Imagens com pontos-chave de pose
---
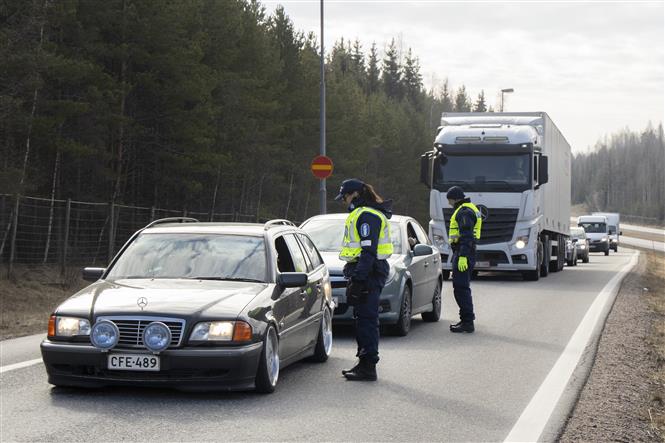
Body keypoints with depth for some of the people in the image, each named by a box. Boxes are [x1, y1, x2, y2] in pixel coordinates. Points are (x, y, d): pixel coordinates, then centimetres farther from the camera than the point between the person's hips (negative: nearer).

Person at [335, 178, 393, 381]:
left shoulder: (366, 216, -14)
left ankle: (368, 368, -9)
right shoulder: (363, 214, 21)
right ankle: (364, 363, 22)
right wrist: (356, 275, 24)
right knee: (364, 319, 15)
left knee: (367, 319, -10)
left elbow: (369, 250, -22)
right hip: (367, 272, 11)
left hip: (367, 273, -11)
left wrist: (359, 277, -25)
---
Transcreva novamente o material acima, trocando "Person at" por "Pessoa em" e sem alterar mais nada. Não inclua as imagens na resposta.

TAREFA CONCLUÍDA ▸
Body keypoints with depth for some of the people in the image, each named by a box. Boxes are [x1, y1, x2, y2] in pixel coordinates. Points are (x, y, d): pixel coordinates, then centimetres farther from the camera than the point between the person's hips (negative: nearer).

Pessoa em [335, 178, 393, 381]:
left shoulder: (366, 216, -14)
left ankle: (368, 368, -9)
right shoulder: (363, 214, 21)
right ankle: (364, 363, 22)
right wrist: (356, 275, 24)
right knee: (364, 319, 15)
left knee: (367, 319, -10)
left elbow: (369, 250, -22)
right hip: (367, 272, 11)
left hip: (367, 273, -11)
left wrist: (359, 277, -25)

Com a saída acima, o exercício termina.